# [Brief]
From the data below, repeat exactly the lines from the line with "middle mcp: (1056, 587)" to the line with "ring dip: (144, 236)", both included.

Task input START

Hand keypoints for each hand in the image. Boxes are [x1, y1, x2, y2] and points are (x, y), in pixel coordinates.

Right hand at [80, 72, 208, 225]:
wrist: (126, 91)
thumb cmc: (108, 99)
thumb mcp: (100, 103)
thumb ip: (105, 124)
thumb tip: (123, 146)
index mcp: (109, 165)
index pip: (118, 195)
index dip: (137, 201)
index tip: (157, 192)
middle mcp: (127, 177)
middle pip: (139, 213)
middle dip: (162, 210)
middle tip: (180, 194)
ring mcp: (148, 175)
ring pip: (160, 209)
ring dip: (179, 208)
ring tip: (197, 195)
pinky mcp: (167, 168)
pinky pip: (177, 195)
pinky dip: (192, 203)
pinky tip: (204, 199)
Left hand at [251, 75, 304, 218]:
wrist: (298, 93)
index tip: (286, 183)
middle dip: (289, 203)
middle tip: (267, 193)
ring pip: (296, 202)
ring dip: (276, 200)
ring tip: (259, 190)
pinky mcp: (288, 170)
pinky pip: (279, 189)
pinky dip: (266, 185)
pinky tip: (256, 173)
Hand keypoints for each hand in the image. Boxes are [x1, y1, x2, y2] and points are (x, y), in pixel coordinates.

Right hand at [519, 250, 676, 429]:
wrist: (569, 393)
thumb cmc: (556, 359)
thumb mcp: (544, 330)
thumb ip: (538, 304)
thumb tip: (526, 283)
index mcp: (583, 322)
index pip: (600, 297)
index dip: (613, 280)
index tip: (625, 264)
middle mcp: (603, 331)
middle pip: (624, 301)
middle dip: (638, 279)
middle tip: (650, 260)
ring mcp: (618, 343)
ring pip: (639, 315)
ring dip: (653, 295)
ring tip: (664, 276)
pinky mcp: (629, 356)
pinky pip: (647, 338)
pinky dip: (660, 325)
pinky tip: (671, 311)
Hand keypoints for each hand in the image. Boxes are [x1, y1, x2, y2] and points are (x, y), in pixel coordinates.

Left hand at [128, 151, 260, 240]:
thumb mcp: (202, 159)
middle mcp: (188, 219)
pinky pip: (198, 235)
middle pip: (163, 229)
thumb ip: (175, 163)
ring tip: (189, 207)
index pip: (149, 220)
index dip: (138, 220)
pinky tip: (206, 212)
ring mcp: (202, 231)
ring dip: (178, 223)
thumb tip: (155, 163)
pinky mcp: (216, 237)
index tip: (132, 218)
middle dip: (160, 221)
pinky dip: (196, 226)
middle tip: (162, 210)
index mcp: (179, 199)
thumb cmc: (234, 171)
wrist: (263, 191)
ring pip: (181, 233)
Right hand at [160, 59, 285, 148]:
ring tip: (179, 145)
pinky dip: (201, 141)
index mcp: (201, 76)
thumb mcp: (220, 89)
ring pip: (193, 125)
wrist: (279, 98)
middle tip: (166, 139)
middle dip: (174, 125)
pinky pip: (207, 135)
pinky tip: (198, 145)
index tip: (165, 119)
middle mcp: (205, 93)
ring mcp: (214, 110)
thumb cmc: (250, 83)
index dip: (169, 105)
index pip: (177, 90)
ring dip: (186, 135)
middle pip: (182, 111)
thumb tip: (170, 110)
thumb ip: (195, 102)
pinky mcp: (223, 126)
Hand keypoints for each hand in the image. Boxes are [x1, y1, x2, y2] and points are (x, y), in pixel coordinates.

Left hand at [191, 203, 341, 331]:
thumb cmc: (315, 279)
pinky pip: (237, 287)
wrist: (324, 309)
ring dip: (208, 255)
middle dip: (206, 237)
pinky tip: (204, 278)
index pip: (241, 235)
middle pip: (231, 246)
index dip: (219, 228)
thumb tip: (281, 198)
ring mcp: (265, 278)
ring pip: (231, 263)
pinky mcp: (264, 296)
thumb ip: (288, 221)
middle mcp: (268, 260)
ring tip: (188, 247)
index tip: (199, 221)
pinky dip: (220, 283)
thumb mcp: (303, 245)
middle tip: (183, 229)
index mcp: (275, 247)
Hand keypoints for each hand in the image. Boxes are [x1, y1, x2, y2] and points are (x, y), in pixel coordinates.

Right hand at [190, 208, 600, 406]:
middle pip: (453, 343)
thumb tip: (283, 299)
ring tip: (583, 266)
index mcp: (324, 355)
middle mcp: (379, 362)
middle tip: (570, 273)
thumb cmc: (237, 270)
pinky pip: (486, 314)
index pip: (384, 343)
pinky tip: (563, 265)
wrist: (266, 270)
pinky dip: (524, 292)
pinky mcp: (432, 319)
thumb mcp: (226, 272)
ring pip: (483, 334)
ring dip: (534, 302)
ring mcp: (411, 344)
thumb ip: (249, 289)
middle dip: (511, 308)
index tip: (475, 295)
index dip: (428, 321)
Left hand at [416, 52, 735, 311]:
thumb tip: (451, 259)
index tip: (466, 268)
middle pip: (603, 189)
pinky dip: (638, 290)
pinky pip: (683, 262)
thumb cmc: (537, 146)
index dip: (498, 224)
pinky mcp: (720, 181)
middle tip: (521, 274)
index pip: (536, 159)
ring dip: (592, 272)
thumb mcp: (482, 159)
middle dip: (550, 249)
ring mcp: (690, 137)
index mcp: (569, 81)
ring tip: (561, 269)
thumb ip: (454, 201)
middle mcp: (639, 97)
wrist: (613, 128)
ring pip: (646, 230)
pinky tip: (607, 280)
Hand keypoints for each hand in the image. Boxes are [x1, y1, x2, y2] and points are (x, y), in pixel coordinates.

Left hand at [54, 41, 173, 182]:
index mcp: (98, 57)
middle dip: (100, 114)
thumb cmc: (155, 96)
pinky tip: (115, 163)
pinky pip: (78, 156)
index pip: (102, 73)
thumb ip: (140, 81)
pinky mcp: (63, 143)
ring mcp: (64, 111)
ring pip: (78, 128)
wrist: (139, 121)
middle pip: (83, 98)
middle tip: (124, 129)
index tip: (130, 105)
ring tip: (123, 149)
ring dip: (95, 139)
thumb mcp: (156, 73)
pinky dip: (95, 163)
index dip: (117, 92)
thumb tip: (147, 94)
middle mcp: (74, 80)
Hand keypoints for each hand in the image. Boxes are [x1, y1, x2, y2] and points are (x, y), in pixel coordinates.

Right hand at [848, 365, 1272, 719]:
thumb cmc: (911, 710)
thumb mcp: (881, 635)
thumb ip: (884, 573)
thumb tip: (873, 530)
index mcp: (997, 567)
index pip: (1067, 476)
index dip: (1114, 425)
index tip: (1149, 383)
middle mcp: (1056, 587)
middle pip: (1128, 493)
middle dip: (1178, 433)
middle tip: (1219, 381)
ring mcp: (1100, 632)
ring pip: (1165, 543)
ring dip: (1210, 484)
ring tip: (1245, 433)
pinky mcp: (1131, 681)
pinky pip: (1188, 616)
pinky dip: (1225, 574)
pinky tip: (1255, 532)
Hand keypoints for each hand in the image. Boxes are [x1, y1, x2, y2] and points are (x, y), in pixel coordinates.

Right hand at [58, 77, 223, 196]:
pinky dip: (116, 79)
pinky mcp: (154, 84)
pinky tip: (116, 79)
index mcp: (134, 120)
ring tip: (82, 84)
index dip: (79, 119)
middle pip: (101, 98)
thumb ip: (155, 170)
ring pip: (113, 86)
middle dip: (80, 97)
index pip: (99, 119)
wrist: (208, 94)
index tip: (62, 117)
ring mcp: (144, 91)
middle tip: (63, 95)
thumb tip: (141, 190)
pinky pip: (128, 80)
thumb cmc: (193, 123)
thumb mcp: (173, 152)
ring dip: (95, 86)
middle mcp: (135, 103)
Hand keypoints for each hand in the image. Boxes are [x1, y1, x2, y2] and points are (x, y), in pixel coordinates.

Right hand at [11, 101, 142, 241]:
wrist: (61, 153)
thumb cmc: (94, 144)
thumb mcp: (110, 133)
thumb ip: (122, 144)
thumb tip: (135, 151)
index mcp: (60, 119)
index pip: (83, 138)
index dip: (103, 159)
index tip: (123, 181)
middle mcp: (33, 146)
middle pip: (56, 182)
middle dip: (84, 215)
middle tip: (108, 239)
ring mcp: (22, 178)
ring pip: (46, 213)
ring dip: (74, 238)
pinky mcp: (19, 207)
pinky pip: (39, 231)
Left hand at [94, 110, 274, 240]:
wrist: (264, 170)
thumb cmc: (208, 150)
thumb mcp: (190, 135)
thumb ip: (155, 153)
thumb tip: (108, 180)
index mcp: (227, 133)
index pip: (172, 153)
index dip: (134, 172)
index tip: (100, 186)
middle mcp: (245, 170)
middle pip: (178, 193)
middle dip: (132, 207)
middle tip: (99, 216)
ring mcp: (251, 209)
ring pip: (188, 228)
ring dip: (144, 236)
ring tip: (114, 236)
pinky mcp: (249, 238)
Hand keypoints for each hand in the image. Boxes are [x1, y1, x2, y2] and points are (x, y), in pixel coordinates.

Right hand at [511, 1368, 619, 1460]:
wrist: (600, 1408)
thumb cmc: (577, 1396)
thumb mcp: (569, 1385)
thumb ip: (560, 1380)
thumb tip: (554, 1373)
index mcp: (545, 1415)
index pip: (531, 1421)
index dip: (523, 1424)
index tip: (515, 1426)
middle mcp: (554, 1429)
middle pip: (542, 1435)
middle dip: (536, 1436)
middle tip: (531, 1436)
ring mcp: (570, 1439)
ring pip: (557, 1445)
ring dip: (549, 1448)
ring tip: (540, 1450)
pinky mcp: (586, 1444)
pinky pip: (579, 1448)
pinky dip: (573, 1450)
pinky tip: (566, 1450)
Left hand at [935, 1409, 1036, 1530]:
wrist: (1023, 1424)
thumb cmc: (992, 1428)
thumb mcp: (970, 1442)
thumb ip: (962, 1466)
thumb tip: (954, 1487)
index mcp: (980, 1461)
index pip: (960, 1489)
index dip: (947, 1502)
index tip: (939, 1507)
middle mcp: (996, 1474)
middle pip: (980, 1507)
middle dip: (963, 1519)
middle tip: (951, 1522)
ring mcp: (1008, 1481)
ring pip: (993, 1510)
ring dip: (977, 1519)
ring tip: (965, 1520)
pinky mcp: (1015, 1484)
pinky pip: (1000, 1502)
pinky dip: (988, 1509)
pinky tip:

Task input END

# [Exercise output]
middle mcp: (1056, 587)
middle pip: (1128, 493)
middle dip: (1178, 433)
middle tip: (1219, 381)
ring mcp: (1100, 632)
ring pip: (1165, 543)
ring dip: (1210, 484)
ring tip: (1245, 433)
pinky mcp: (1131, 681)
pinky pip: (1188, 616)
pinky dip: (1225, 574)
pinky tip: (1255, 532)
Hand keypoints for each hand in the image. Boxes are [x1, y1, x2, y2] and points are (x, y), in pixel coordinates.

Right hand at [58, 77, 223, 196]:
pinky dip: (116, 79)
pinky mcp: (154, 84)
pinky tip: (116, 79)
index mcp: (134, 120)
ring tip: (82, 84)
index dip: (79, 119)
middle pip: (101, 98)
thumb ip: (155, 170)
ring pip: (113, 86)
middle dip: (80, 97)
index pip: (99, 119)
wrist: (208, 94)
index tip: (62, 117)
ring mcp: (144, 91)
middle tip: (63, 95)
thumb tip: (141, 190)
pinky pip: (128, 80)
thumb cmc: (193, 123)
thumb mcp: (173, 152)
ring dip: (95, 86)
middle mcp: (135, 103)
Hand keypoints for each hand in the image. Boxes are [x1, y1, x2, y2] and points are (x, y), in pixel coordinates.

Right hand at [11, 101, 142, 241]:
wrist: (61, 153)
thumb cmc: (94, 144)
thumb mcp: (110, 133)
thumb ip: (122, 144)
thumb tip: (135, 151)
index mcp: (60, 119)
index pip: (83, 138)
index dip: (103, 159)
index tip: (123, 181)
middle mcp: (33, 146)
middle pip: (56, 182)
middle dip: (84, 215)
middle tip: (108, 239)
ring mcp: (22, 178)
ring pip: (46, 213)
ring dip: (74, 238)
pinky mcp: (19, 207)
pinky pip: (39, 231)
Left hand at [94, 110, 274, 240]:
wrist: (264, 170)
thumb cmc: (208, 150)
thumb mcp: (190, 135)
thumb ip: (155, 153)
thumb tip: (108, 180)
index mcp: (227, 133)
index pip: (172, 153)
index dip: (134, 172)
index tip: (100, 186)
middle mcp: (245, 170)
middle pip: (178, 193)
middle dip: (132, 207)
middle tip: (99, 216)
ring mcp: (251, 209)
ring pip: (188, 228)
ring dip: (144, 236)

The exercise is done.